Tehran confirmed that the Israeli strike also killed an Iranian general. 

"General Mohammad Ali Allahdadi and a number of fighters and Islamic Resistance (Hezbollah) forces were attacked by the Zionist regime's helicopters," said a statement on the Revolutionary Guards' website.  

Iran's Foreign Minister Mohammad Javad Zarif said he "vigorously condemns" the Israeli strike that killed the younger Mughniyeh on Sunday. Zarif said the strike was no surprise, describing it as "state terrorism" by Israel. 

The raid, near Quneitra on the Syrian-controlled side of the Golan Heights, enraged the group's supporters, but analysts said Hizballah would seek to avoid a major escalation with Israel. Hizballah is now deeply involved in the war in neighbouring Syria, where it backs President Bashar al-Assad. 

With its forces spread thin, and little appetite in fragile Lebanon for a new conflict with Israel, analysts said Hizballah would have to find a way to respond without provoking a full-on war.   

The six fighters killed on Sunday afternoon were carrying out a field reconnaissance mission in Mazraat Amal village, Hizballah's Al-Manar television said. An Israeli security source confirmed that an Israeli helicopter had carried out a strike against "terrorists" in the Golan who were allegedly carrying out an attack. 

The raid raised tensions in Lebanon, with the army stepping up patrols along the so-called Blue Line, the UN-designated ceasefire line with Israel. There was no immediate comment from Hizballah officials, but the movement's Al-Manar channel branded the strike "a costly adventure that threatens the security of the Middle East".  

The raid came days after Hizballah chief Hassan Nasrallah threatened to retaliate against Israel for its repeated strikes on targets in Syria.  

'Israel called Hizballah's bluff'  

Hizballah says its intervention in the Syrian conflict helps the struggle against Israel because the Damascus regime forms part of a "resistance axis" alongside its main regional ally Tehran.   

"The repeated bombings that struck several targets in Syria are a major violation, and we consider that any strike against Syria is a strike against the whole of the resistance axis," Nasrallah said in an interview on Thursday. 

He boasted that Hizballah was "stronger that we ever were as a resistance movement" and touted its sophisticated arsenal, including Fateh-110 missiles.  

The missiles have a range of 200 kilometres (125 miles) or more and are capable of hitting much of Israel. 

Analysts said the precision Israeli strike, just days after Nasrallah's bellicose remarks, stood to embarrass Hizballah.

"What happened is that the Israelis called Hizballah's bluff last night," said Hilal Khashan, a professor of political science at the American University in Beirut.  

"Hizballah will not be able to retaliate, because if it retaliates, it will be another war. Hizballah is in Syria and it is not ready for another war against Israel."  

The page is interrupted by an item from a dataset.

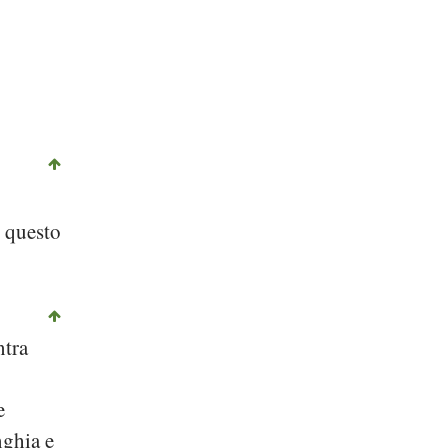
e questo
ntra
e
nghia e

Khashan said the movement could resort to small-scale attacks, like a roadside bomb on the ceasefire line with Israel it claimed last year, but would avoid a more serious response.  

"Nasrallah will say the Israelis are trying to provoke us to help in their elections and we will not fall into their trap. That's the best they can do," he added.  

In Israel, analysts made the same calculation. "Hizballah doesn’t want a full-fledged war," said Yoram Schweitzer, a former Israeli military counterterrorism chief.  

"It has a number of possibilities to respond in different arenas. We assume that it currently does not want full contact," he said.  

Israel occupied parts of Lebanon for 22 years until 2000 and the two countries are still technically at war.  

In 2006, Israel fought a bloody war Lebanon, that killed more than 1,200 people  mostly civilians, and some 160 Israelis, mostly soldiers.